The movie is Grbavica: The Land of My Dreams, a 2006 present-day drama of the Balkans that shows films can be searing and bleak at the same time. A winner of the prestigious Golden Bear award at the Berlin Film Festival, the film’s about the aftermath of war and war crimes on a single mother in the Grbavica neighborhood of Sarajevo. The mother is desperate to obtain 200 euros so she can pay for a school trip and spare her adolescent daughter (SPOILER ALERT!!) from finding out she is the result of systematized rape as an act of war.
It’s long after the conflict, but every man in the film looks like a criminal. These men can surprisingly gentle and reasonable with our heroine, except when they dismiss her as unimportant or lash out in sudden violence upon each other.
The cars are crap, the buildings need paint and nobody seems to have a job that doesn’t involve victimizing somebody. And they all smoke like fiends.
They smoke in restaurants, in cars, in offices, even with children present. The adult babysitter comes over and she smokes in front of the child. By the end of the film, the child has taken a few puffs herself.
So here’s the litmus test:
Show a non-smoking friend Grbavica: The Land of My Dreams.
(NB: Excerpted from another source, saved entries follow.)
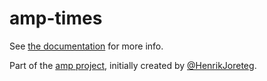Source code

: # amp-times

See [the documentation](http://amp.ampersandjs.com#amp-times) for more info.

Part of the [amp project](http://amp.ampersandjs.com#amp-times), initially created by [@HenrikJoreteg](http://twitter.com/henrikjoreteg).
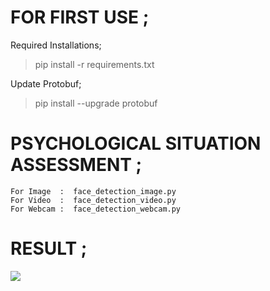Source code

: # FOR FIRST USE ;

Required Installations;
 > pip install -r requirements.txt
	
Update Protobuf;
 > pip install --upgrade protobuf


# PSYCHOLOGICAL SITUATION ASSESSMENT ;

	For Image  :  face_detection_image.py
	For Video  :  face_detection_video.py
	For Webcam :  face_detection_webcam.py

# RESULT ;

![](https://i.hizliresim.com/0wYVU8.png)
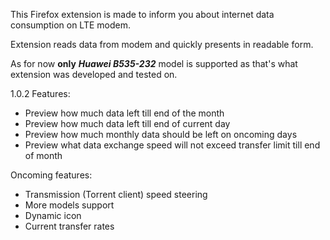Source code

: This Firefox extension is made to inform you about internet data consumption on LTE modem.

Extension reads data from modem and quickly presents in readable form.

As for now **only** **_Huawei B535-232_** model is supported as that's what extension was developed and tested on.

1.0.2 Features:

- Preview how much data left till end of the month
- Preview how much data left till end of current day
- Preview how much monthly data should be left on oncoming days
- Preview what data exchange speed will not exceed transfer limit till end of month

Oncoming features:

- Transmission (Torrent client) speed steering
- More models support
- Dynamic icon
- Current transfer rates
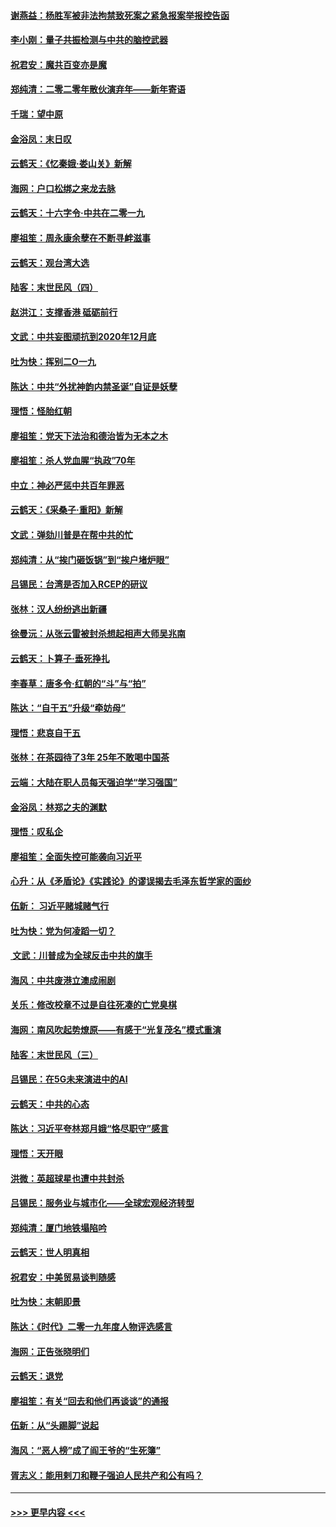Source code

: #### [谢燕益：杨胜军被非法拘禁致死案之紧急报案举报控告函](../pages/nsc993/n11756134.md?t=01011944) 
#### [李小刚：量子共振检测与中共的脑控武器](../pages/nsc993/n11754518.md?t=01011944) 
#### [祝君安：魔共百变亦是魔](../pages/nsc993/n11754469.md?t=01011944) 
#### [郑纯清：二零二零年散伙演弃年——新年寄语](../pages/nsc993/n11754195.md?t=01011944) 
#### [千瑞：望中原](../pages/nsc993/n11754159.md?t=01011944) 
#### [金浴凤：末日叹](../pages/nsc993/n11752359.md?t=01011944) 
#### [云鹤天：《忆秦娥‧娄山关》新解](../pages/nsc993/n11752348.md?t=01011944) 
#### [海网：户口松绑之来龙去脉](../pages/nsc993/n11752328.md?t=01011944) 
#### [云鹤天：十六字令‧中共在二零一九](../pages/nsc993/n11752305.md?t=01011944) 
#### [廖祖笙：周永康余孽在不断寻衅滋事](../pages/nsc993/n11751013.md?t=01011944) 
#### [云鹤天：观台湾大选](../pages/nsc993/n11751007.md?t=01011944) 
#### [陆客：末世民风（四）](../pages/nsc993/n11749203.md?t=01011944) 
#### [赵洪江：支撑香港 砥砺前行](../pages/nsc993/n11748482.md?t=01011944) 
#### [文武：中共妄图顽抗到2020年12月底](../pages/nsc993/n11748446.md?t=01011944) 
#### [吐为快：挥别二O一九](../pages/nsc993/n11748411.md?t=01011944) 
#### [陈达：中共“外扰神韵内禁圣诞”自证是妖孽](../pages/nsc993/n11748226.md?t=01011944) 
#### [理悟：怪胎红朝](../pages/nsc993/n11748206.md?t=01011944) 
#### [廖祖笙：党天下法治和德治皆为无本之木](../pages/nsc993/n11748135.md?t=01011944) 
#### [廖祖笙：杀人党血腥“执政”70年](../pages/nsc993/n11745144.md?t=01011944) 
#### [中立：神必严惩中共百年罪恶](../pages/nsc993/n11744970.md?t=01011944) 
#### [云鹤天：《采桑子‧重阳》新解](../pages/nsc993/n11744948.md?t=01011944) 
#### [文武：弹劾川普是在帮中共的忙](../pages/nsc993/n11744758.md?t=01011944) 
#### [郑纯清：从“挨门砸饭锅”到“挨户堵炉眼”](../pages/nsc993/n11744745.md?t=01011944) 
#### [吕锡民：台湾是否加入RCEP的研议](../pages/nsc993/n11744701.md?t=01011944) 
#### [张林：汉人纷纷逃出新疆](../pages/nsc993/n11743530.md?t=01011944) 
#### [徐曼沅：从张云雷被封杀想起相声大师吴兆南](../pages/nsc993/n11741816.md?t=01011944) 
#### [云鹤天：卜算子‧垂死挣扎](../pages/nsc993/n11739956.md?t=01011944) 
#### [李春草：唐多令‧红朝的“斗”与“拍”](../pages/nsc993/n11739830.md?t=01011944) 
#### [陈达：“自干五”升级“牵妨母”](../pages/nsc993/n11739724.md?t=01011944) 
#### [理悟：悲哀自干五](../pages/nsc993/n11739547.md?t=01011944) 
#### [张林：在茶园待了3年 25年不敢喝中国茶](../pages/nsc993/n11739240.md?t=01011944) 
#### [云端：大陆在职人员每天强迫学“学习强国”](../pages/nsc993/n11738735.md?t=01011944) 
#### [金浴凤：林郑之夫的渊默](../pages/nsc993/n11737735.md?t=01011944) 
#### [理悟：叹私企](../pages/nsc993/n11737715.md?t=01011944) 
#### [廖祖笙：全面失控可能袭向习近平](../pages/nsc993/n11737704.md?t=01011944) 
#### [心升：从《矛盾论》《实践论》的谬误揭去毛泽东哲学家的面纱](../pages/nsc993/n11736962.md?t=01011944) 
#### [伍新： 习近平赌城赌气行](../pages/nsc993/n11736929.md?t=01011944) 
#### [吐为快：党为何凌蹈一切？](../pages/nsc993/n11736915.md?t=01011944) 
#### [ 文武：川普成为全球反击中共的旗手](../pages/nsc993/n11736882.md?t=01011944) 
#### [海风：中共废港立澳成闹剧](../pages/nsc993/n11735857.md?t=01011944) 
#### [关乐：修改校章不过是自往死凑的亡党臭棋](../pages/nsc993/n11735097.md?t=01011944) 
#### [海网：南风吹起势燎原——有感于“光复茂名”模式重演](../pages/nsc993/n11732308.md?t=01011944) 
#### [陆客：末世民风（三）](../pages/nsc993/n11732211.md?t=01011944) 
#### [吕锡民：在5G未来演进中的AI](../pages/nsc993/n11730010.md?t=01011944) 
#### [云鹤天：中共的心态](../pages/nsc993/n11729906.md?t=01011944) 
#### [陈达：习近平夸林郑月娥“恪尽职守”感言](../pages/nsc993/n11729881.md?t=01011944) 
#### [理悟：天开眼](../pages/nsc993/n11729699.md?t=01011944) 
#### [洪微：英超球星也遭中共封杀](../pages/nsc993/n11727243.md?t=01011944) 
#### [吕锡民：服务业与城市化——全球宏观经济转型](../pages/nsc993/n11725845.md?t=01011944) 
#### [郑纯清：厦门地铁塌陷吟](../pages/nsc993/n11725813.md?t=01011944) 
#### [云鹤天：世人明真相](../pages/nsc993/n11725621.md?t=01011944) 
#### [祝君安：中美贸易谈判随感](../pages/nsc993/n11725609.md?t=01011944) 
#### [吐为快：末朝即景](../pages/nsc993/n11723365.md?t=01011944) 
#### [陈达：《时代》二零一九年度人物评选感言](../pages/nsc993/n11723337.md?t=01011944) 
#### [海网：正告张晓明们](../pages/nsc993/n11723228.md?t=01011944) 
#### [云鹤天：退党](../pages/nsc993/n11723056.md?t=01011944) 
#### [廖祖笙：有关“回去和他们再谈谈”的通报](../pages/nsc993/n11722442.md?t=01011944) 
#### [伍新：从“头踢脚”说起](../pages/nsc993/n11722429.md?t=01011944) 
#### [海风：“恶人榜”成了阎王爷的“生死簿”](../pages/nsc993/n11722272.md?t=01011944) 
#### [胥志义：能用剌刀和鞭子强迫人民共产和公有吗？](../pages/nsc993/n11720569.md?t=01011944) 

----
#### [ >>> 更早内容 <<< ](../indexes/nsc993-earlier.md)
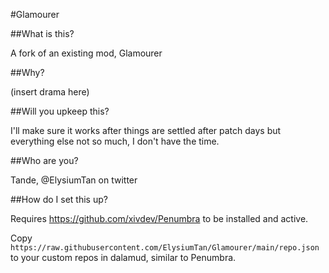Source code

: #Glamourer

##What is this?

A fork of an existing mod, Glamourer

##Why? 

(insert drama here)

##Will you upkeep this?

I'll make sure it works after things are settled after patch days but everything else not so much, I don't have the time.  

##Who are you?

Tande, @ElysiumTan on twitter

##How do I set this up?

Requires https://github.com/xivdev/Penumbra to be installed and active.

Copy `https://raw.githubusercontent.com/ElysiumTan/Glamourer/main/repo.json` to your custom repos in dalamud, similar to Penumbra.

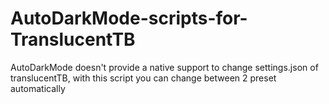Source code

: # AutoDarkMode-scripts-for-TranslucentTB
AutoDarkMode doesn't provide a native support to change settings.json of translucentTB, with this script you can change between 2 preset automatically
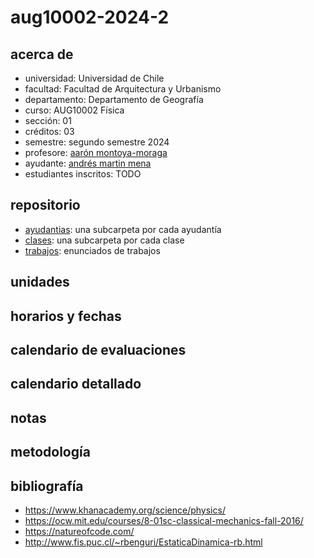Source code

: # aug10002-2024-2

## acerca de

- universidad: Universidad de Chile
- facultad: Facultad de Arquitectura y Urbanismo
- departamento: Departamento de Geografía
- curso: AUG10002 Física
- sección: 01
- créditos: 03
- semestre: segundo semestre 2024
- profesore: [aarón montoya-moraga](https://github.com/montoyamoraga)
- ayudante: [andrés martin mena](https://github.com/AndresMartinM)
- estudiantes inscritos: TODO

## repositorio

- [ayudantias](./ayudantias/): una subcarpeta por cada ayudantía
- [clases](./clases/): una subcarpeta por cada clase
- [trabajos](./trabajos/): enunciados de trabajos

## unidades

<!-- - unidad 0: vectores y fuerzas
- unidad 1: cinemática en 1 y 2 dimensiones
- unidad 2: dinámica en 1 y 2 dimensiones
- unidad 3: energía y cantidad de movimiento
- unidad 4: dinámica y cinemática del cuerpo rígido
- unidad 5: calor y temperatura
- unidad 6: ondas y sonido
- unidad 7: luz
- unidad 8: electricidad y magnetismo -->

## horarios y fechas

<!-- - cátedra jueves 10:15am-1:30pm
- ayudantía viernes 3pm-4:30pm
- cátedras y ayudantías entre 2024-03-14 y 2024-06-28
- controles, 1 vez al mes
- semana de receso entre 2024-04-29 y 2024-05-03 -->

## calendario de evaluaciones

<!-- - control 01, 2024-03-28 jueves, en horario de clase
- control 02, 2024-04-26 viernes, en horario de ayudantía
- control 03, 2024-05-24 viernes, en horario de ayudantía
- control 04, 2024-06-27 jueves, en horario de clase
- trabajo de investigación, 2024-06-23 domingo 11:50pm, durante semana de trabajo autónomo -->

## calendario detallado
<!-- 
| sesión                                   | fecha                   | tema                                          |
| :--------------------------------------- | :---------------------- | :-------------------------------------------- |
| [clase-01](clases/clase-01/)             | 2024-03-14 jueves       | unidad 0: vectores y fuerzas                  |
| [ayudantia-01](ayudantias/ayudantia-01/) | 2024-03-15 viernes      | unidad 0: vectores y fuerzas                  |
| [clase-02](clases/clase-02/)             | 2024-03-21 jueves       | unidad 1: cinemática en 1D y 2D               |
| [ayudantia-02](ayudantias/ayudantia-02/) | 2024-03-22 viernes      | unidad 1: cinemática en 1D y 2D               |
| [clase-03](clases/clase-03/)             | 2024-03-28 jueves       | evaluación: control 1, unidades 0, 1          |
| [ayudantia-03](ayudantias/ayudantia-03/) | 2024-03-29 viernes      | feriado, no hay ayudantía                     |
| [clase-04](clases/clase-04/)             | 2024-04-04 jueves       | unidad 2: dinámica en 1D y 2D                 |
| [ayudantia-04](ayudantias/ayudantia-04/) | 2024-04-05 viernes      | unidad 2: dinámica en 1D y 2D                 |
| [clase-05](clases/clase-05/)             | 2024-04-11 jueves       | unidad 3: energía y cantidad de movimiento    |
| [ayudantia-05](ayudantias/ayudantia-05/) | 2024-04-12 viernes      | unidad 3: energía y cantidad de movimiento    |
| [clase-06](clases/clase-06/)             | 2024-04-18 jueves       | unidad 4: dinámica y cinemática cuerpo rígido |
| [ayudantia-06](ayudantias/ayudantia-06/) | 2024-04-19 viernes      | unidad 4: dinámica y cinemática cuerpo rígido |
| [clase-07](clases/clase-07/)             | 2024-04-25 jueves       | repaso y ejercicios unidades 2, 3, 4          |
| [ayudantia-07](ayudantias/ayudantia-07/) | 2024-04-26 viernes      | evaluación: control 2, unidades 2, 3, 4       |
| semana receso                            | 2024-04-29 / 2024-05-03 | sin clases, sin evaluaciones                  |
| [clase-08](clases/clase-08/)             | 2024-05-09 jueves       | unidad 5: calor y temperatura                 |
| [ayudantia-08](ayudantias/ayudantia-08/) | 2024-05-10 viernes      | unidad 5: calor y temperatura                 |
| [clase-09](clases/clase-09/)             | 2024-05-16 jueves       | unidad 6: ondas y sonido                      |
| [ayudantia-09](ayudantias/ayudantia-09/) | 2024-05-17 viernes      | unidad 6: ondas y sonido                      |
| [clase-10](clases/clase-10/)             | 2024-05-23 jueves       | clase de repaso suspendida por paro           |
| [ayudantia-10](ayudantias/ayudantia-10/) | 2024-05-24 viernes      | evaluación suspendida por paro                |
| [clase-11](clases/clase-11/)             | 2024-05-30 jueves       | repaso control 3, unidades 5 y 6              |
| [ayudantia-11](ayudantias/ayudantia-11/) | 2024-05-31 viernes      | evaluación: control 3, unidades 5, 6          |
| [clase-12](clases/clase-12/)             | 2024-06-06 jueves       | unidad 7: luz                                 |
| [ayudantia-12](ayudantias/ayudantia-12/) | 2024-06-07 viernes      | unidad 7: luz                                 |
| [clase-13](clases/clase-13/)             | 2024-06-13 jueves       | unidad 8: electricidad                        |
| [ayudantia-13](ayudantias/ayudantia-13/) | 2024-06-14 viernes      | unidad 8: electricidad                        |
| semana de trabajo autónomo               | 2024-06-17/21           | sin clases, entrega trabajo de investigación  |
| [clase-14](clases/clase-14/)             | 2024-06-27 jueves       | evaluación: control 4, unidades 7, 8          |
| [ayudantia-14](ayudantias/ayudantia-14/) | 2024-06-28 viernes      | no hay ayudantía                              |
| cierre acta                              | 2024-07-06 sábado       | plazo máximo envío actas                      | -->

## notas
<!-- 
la nota final del curso tendrá esta ponderación:

- controles individuales (50%):
  - 4 controles
  - cada control tiene 4 ejercicios, respondes 3, el peor se borra
  - de los 4 controles, la peor nota se borra
- asistencia (25%): la nota máxima 7.0 se logra con al menos un 90% de asistencia. para demostrar asistencia tienen que subir una foto de sus apuntes al foro de u-cursos, máximo una semana después de la clase o ayudantía. inasistencias justificadas por sistema de correo u-cursos cuentan como media asistencia.
- trabajo de investigación (25%): investigación individual, realizado durante la semana de trabajo autónomo. -->

## metodología

<!-- - en las clases nos concentraremos en entender de forma conceptual y con ejercicios simples los contenidos principales del curso.
- en ayudantías nos concentraremos en aplicar lo aprendido en clases en ejercicios más complejos y más extensos.
- desde la ayudantía 06 cambiaremos a un método distinto, donde les estudiantes harán los ejercicios propuestos en la pizarra, mientras que el ayudante liderará la discusión y resolverá dudas. -->

## bibliografía

- <https://www.khanacademy.org/science/physics/>
- <https://ocw.mit.edu/courses/8-01sc-classical-mechanics-fall-2016/>
- <https://natureofcode.com/>
- <http://www.fis.puc.cl/~rbenguri/EstaticaDinamica-rb.html>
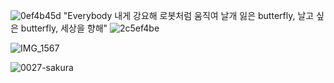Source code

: ![0ef4b45d](https://github.com/user-attachments/assets/6a9e9f8f-371e-42a8-9c42-d1658edcfd90) "Everybody 내게 강요해 로봇처럼 움직여 날개 잃은 butterfly, 날고 싶은 butterfly, 세상을 향해" ![2c5ef4be](https://github.com/user-attachments/assets/8eb9587b-ee39-4ceb-81e6-402f5170f9aa)

                            


![IMG_1567](https://github.com/user-attachments/assets/6e29e5ac-3078-4e7e-a95c-15a4e975bcdf)






  ![0027-sakura](https://github.com/user-attachments/assets/edb47a89-5d4c-4b9a-8998-796e4026041e)

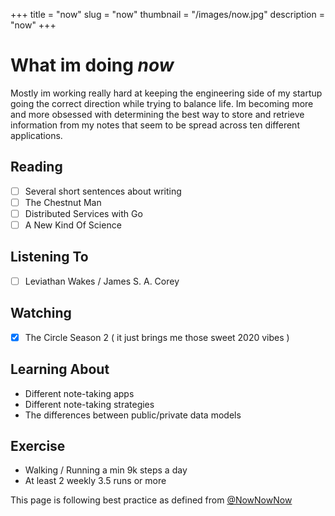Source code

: +++
title = "now"
slug = "now"
thumbnail = "/images/now.jpg"
description = "now"
+++

# What im doing _now_

Mostly im working really hard at keeping the engineering side of my startup going the 
correct direction while trying to balance life. Im becoming more and more obsessed with
determining the best way to store and retrieve information from my notes that seem to
be spread across ten different applications.

## Reading
- [ ] Several short sentences about writing
- [ ] The Chestnut Man
- [ ] Distributed Services with Go
- [ ] A New Kind Of Science

## Listening To
- [ ] Leviathan Wakes / James S. A. Corey

## Watching
- [X] The Circle Season 2 ( it just brings me those sweet 2020 vibes )

## Learning About
* Different note-taking apps
* Different note-taking strategies
* The differences between public/private data models

## Exercise
* Walking / Running a min 9k steps a day
* At least 2 weekly 3.5 runs or more


This page is following best practice as defined from
[@NowNowNow](https://twitter.com/NowNowNow)
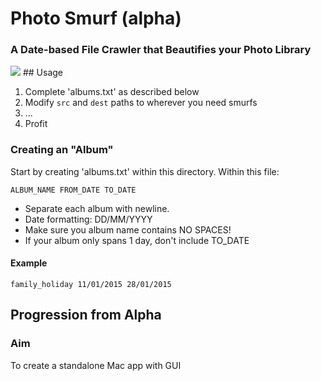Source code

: # Photo Smurf (alpha)

### A Date-based File Crawler that Beautifies your Photo Library
<img src="http://statici.behindthevoiceactors.com/behindthevoiceactors/_img/chars/char_6227.jpg">
## Usage

1. Complete 'albums.txt' as described below
2. Modify `src` and `dest` paths to wherever you need smurfs
3. ...
4. Profit

### Creating an "Album"

Start by creating 'albums.txt' within this directory. Within this file:

`ALBUM_NAME FROM_DATE TO_DATE`

- Separate each album with newline.
- Date formatting: DD/MM/YYYY
- Make sure you album name contains NO SPACES!
- If your album only spans 1 day, don't include TO_DATE

#### Example

`family_holiday 11/01/2015 28/01/2015`

## Progression from Alpha

### Aim

To create a standalone Mac app with GUI 


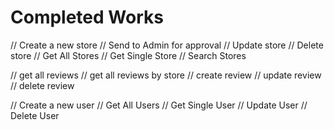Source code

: # Completed Works

// Create a new store
// Send to Admin for approval
// Update store
// Delete store
// Get All Stores
// Get Single Store
// Search Stores

// get all reviews
// get all reviews by store
// create review
// update review
// delete review

// Create a new user
// Get All Users
// Get Single User
// Update User
// Delete User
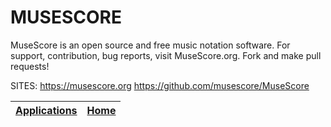# MUSESCORE
 
 MuseScore is an open source and free music notation software. 
 For support, contribution, bug reports, visit MuseScore.org. 
 Fork and make pull requests!
 
 SITES: https://musescore.org
        https://github.com/musescore/MuseScore

 | [Applications](https://portable-linux-apps.github.io/apps.html) | [Home](https://portable-linux-apps.github.io)
 | --- | --- |
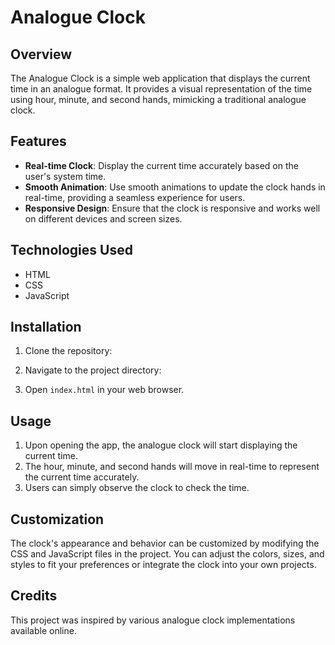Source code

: # Analogue Clock

## Overview

The Analogue Clock is a simple web application that displays the current time in an analogue format. It provides a visual representation of the time using hour, minute, and second hands, mimicking a traditional analogue clock.

## Features

- **Real-time Clock**: Display the current time accurately based on the user's system time.
- **Smooth Animation**: Use smooth animations to update the clock hands in real-time, providing a seamless experience for users.
- **Responsive Design**: Ensure that the clock is responsive and works well on different devices and screen sizes.

## Technologies Used

- HTML
- CSS
- JavaScript

## Installation

1. Clone the repository:


2. Navigate to the project directory:


3. Open `index.html` in your web browser.

## Usage

1. Upon opening the app, the analogue clock will start displaying the current time.
2. The hour, minute, and second hands will move in real-time to represent the current time accurately.
3. Users can simply observe the clock to check the time.

## Customization

The clock's appearance and behavior can be customized by modifying the CSS and JavaScript files in the project. You can adjust the colors, sizes, and styles to fit your preferences or integrate the clock into your own projects.

## Credits

This project was inspired by various analogue clock implementations available online.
If your friend bemoans the dreary horror of this woman’s existence and thanks the lord or lady in charge they have been spared such, then this is a person whose sense of proportion is in proportion.
If the friend says, “Wasn’t it terrible when people used to smoke like that here?” and then tells a lurid story about enduring a heavy smoker in a closed automobile,” their proportionality — not so much.